Like most Vermonters, I spend a fair amount of time driving though Vermont’s beautiful and largely forested landscape. As a result, I tend to think of the woods as scenery, not as a natural resource. But I live in a wooden house, work at a pine desk, dine at a table of oak and sleep in a cherry bed, and I heat my home with wood. It’s one of life’s ironies that I had to go to a museum to understand where all this wood in my daily life comes from, how it’s harvested, and by whom.

Shedding Light on the Working Forest is an exhibit of paintings by Kathleen Kolb and poems by Veranda Porche, and it helped me see past Vermont’s scenery and into the woods where loggers harvest the raw materials for so much of my domestic comfort.
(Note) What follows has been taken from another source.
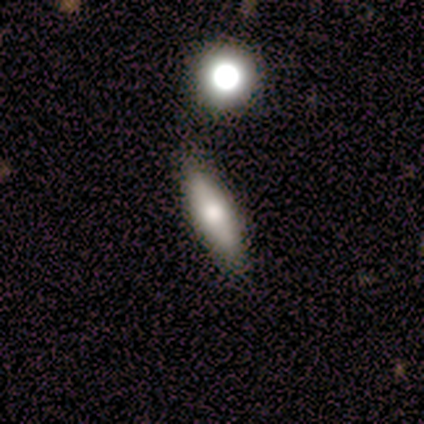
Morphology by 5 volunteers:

The inspiration for these luminous paintings of logging came into Kolb’s life twenty years ago, when she was sketching a pile of logs and realized both the charcoal and paper she was using were products of the very subject of her art. The result of this epiphany is an exhibition of stunning drawings and paintings that honors loggers and sawyers at work in the woods. Kolb’s composition and detail bring the viewer right into the scene, but it’s the light of dawn and dusk and mist, of fall, winter and early spring, that illuminates both the majesty of the trees and the dignity of the work. Many of the paintings include portraits of loggers for whom this hard and dangerous work is a calling, and Veranda Porche retells their stories in the poems that accompany the paintings.

Most of the loggers and sawyers are Kolb’s friends and neighbors in and around Lincoln. Verandah Porche is also Kolb’s friend, and as collaborator for this project, interviewed the subjects who appear in the paintings and retells their stories in what she calls “told poems.” This narrative technique allows the stories to sing in the subjects’ own voices, and to amplify the poetic light and tension of the paintings, just as the paintings illustrate the poems.

The same interconnectedness between the artist’s tools and the forest that inspired Kolb’s art is echoed in the collaboration between artist and poet, and between them and the people who work in the woods. This exhibition amplifies how artists and loggers – how all of us, really – are connected to one another through the landscape itself.